BEGIN
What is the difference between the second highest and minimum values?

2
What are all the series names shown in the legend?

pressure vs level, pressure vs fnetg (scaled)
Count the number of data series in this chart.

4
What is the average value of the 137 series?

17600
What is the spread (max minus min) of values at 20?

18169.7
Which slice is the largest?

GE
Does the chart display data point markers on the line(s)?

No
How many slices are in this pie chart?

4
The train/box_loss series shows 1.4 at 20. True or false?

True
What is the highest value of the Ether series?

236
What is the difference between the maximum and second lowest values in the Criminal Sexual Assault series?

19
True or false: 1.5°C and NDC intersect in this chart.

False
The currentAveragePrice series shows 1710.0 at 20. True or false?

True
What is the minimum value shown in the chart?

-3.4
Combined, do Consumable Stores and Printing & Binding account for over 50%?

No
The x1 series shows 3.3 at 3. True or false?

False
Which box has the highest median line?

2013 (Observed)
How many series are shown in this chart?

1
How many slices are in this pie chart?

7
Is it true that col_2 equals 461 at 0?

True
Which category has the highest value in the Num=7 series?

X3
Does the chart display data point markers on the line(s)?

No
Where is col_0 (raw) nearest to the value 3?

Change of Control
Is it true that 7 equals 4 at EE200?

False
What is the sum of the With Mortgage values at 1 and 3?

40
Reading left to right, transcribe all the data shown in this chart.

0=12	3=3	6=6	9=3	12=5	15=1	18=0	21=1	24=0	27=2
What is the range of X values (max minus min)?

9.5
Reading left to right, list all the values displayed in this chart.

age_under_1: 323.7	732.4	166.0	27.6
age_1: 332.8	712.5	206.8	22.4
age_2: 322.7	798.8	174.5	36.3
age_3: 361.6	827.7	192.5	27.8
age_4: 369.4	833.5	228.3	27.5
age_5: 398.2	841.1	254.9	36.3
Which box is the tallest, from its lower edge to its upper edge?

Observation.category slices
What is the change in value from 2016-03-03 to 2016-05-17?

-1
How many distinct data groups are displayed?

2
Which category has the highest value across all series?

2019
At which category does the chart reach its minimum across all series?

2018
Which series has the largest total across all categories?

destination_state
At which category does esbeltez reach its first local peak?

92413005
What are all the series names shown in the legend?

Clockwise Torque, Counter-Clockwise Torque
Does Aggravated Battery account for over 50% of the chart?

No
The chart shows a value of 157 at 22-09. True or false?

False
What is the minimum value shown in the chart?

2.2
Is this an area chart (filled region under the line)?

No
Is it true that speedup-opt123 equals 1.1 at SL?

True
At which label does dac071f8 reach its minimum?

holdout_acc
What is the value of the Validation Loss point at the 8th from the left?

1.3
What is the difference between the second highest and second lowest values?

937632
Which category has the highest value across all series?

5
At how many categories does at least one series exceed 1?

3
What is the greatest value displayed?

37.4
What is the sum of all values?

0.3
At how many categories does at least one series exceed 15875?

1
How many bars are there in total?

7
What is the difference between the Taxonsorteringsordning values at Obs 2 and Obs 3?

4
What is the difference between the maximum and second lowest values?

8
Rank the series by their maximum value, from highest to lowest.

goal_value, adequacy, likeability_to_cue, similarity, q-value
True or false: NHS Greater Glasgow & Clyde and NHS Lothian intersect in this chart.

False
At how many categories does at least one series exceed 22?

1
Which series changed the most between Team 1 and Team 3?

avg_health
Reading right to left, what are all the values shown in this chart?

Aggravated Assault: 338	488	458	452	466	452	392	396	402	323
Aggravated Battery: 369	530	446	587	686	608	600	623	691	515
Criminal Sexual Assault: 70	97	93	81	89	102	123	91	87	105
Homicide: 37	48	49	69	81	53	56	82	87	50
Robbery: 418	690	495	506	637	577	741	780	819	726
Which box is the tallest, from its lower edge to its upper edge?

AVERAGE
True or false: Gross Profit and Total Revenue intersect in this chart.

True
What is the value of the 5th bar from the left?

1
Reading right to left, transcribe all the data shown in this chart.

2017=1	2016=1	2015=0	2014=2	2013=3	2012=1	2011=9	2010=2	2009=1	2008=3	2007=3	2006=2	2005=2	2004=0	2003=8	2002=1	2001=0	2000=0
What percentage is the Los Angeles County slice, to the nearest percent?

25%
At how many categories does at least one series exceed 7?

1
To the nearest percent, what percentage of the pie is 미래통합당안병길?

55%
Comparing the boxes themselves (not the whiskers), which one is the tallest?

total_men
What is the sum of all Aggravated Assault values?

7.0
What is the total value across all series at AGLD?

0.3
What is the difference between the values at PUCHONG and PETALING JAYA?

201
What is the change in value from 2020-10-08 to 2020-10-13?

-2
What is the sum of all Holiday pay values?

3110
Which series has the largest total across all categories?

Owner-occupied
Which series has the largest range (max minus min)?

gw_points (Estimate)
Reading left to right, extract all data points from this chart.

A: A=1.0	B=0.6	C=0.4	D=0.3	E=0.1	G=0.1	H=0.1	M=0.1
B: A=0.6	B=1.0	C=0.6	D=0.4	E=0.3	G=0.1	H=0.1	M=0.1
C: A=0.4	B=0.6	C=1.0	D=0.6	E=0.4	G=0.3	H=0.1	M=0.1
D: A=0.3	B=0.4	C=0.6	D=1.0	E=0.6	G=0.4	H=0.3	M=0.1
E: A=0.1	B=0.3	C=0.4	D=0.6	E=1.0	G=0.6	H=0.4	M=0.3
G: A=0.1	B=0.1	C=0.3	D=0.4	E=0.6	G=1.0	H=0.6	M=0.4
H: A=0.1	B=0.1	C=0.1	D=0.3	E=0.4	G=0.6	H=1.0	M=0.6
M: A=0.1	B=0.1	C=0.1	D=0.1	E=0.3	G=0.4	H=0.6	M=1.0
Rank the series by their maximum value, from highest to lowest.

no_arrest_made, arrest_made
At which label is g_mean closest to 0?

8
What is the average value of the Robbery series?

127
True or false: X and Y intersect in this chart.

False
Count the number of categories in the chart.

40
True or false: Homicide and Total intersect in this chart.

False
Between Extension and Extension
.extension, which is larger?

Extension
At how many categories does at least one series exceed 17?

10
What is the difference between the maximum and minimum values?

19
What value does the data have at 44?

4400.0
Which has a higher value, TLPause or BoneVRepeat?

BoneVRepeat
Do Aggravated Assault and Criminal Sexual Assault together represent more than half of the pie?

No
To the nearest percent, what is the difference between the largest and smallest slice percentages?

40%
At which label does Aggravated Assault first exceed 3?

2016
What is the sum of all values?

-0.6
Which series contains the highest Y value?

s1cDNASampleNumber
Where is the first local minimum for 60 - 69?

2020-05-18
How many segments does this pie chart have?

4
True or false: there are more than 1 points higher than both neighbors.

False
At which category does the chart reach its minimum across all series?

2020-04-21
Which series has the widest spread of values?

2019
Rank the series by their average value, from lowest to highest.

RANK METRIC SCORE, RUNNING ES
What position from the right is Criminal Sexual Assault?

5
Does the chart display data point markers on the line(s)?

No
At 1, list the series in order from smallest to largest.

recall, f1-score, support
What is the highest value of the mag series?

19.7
END
TO-DO ITEM: Reproduce the entries from the very first line through the line that contains "Reading left to right, list", renaming "chart" to "graph" wherever it occurs and keeping all else unchanged.

OUTPUT FOR THIS TASK:
What is the difference between the second highest and minimum values?

2
What are all the series names shown in the legend?

pressure vs level, pressure vs fnetg (scaled)
Count the number of data series in this graph.

4
What is the average value of the 137 series?

17600
What is the spread (max minus min) of values at 20?

18169.7
Which slice is the largest?

GE
Does the graph display data point markers on the line(s)?

No
How many slices are in this pie graph?

4
The train/box_loss series shows 1.4 at 20. True or false?

True
What is the highest value of the Ether series?

236
What is the difference between the maximum and second lowest values in the Criminal Sexual Assault series?

19
True or false: 1.5°C and NDC intersect in this graph.

False
The currentAveragePrice series shows 1710.0 at 20. True or false?

True
What is the minimum value shown in the graph?

-3.4
Combined, do Consumable Stores and Printing & Binding account for over 50%?

No
The x1 series shows 3.3 at 3. True or false?

False
Which box has the highest median line?

2013 (Observed)
How many series are shown in this graph?

1
How many slices are in this pie graph?

7
Is it true that col_2 equals 461 at 0?

True
Which category has the highest value in the Num=7 series?

X3
Does the graph display data point markers on the line(s)?

No
Where is col_0 (raw) nearest to the value 3?

Change of Control
Is it true that 7 equals 4 at EE200?

False
What is the sum of the With Mortgage values at 1 and 3?

40
Reading left to right, transcribe all the data shown in this graph.

0=12	3=3	6=6	9=3	12=5	15=1	18=0	21=1	24=0	27=2
What is the range of X values (max minus min)?

9.5
Reading left to right, list all the values displayed in this graph.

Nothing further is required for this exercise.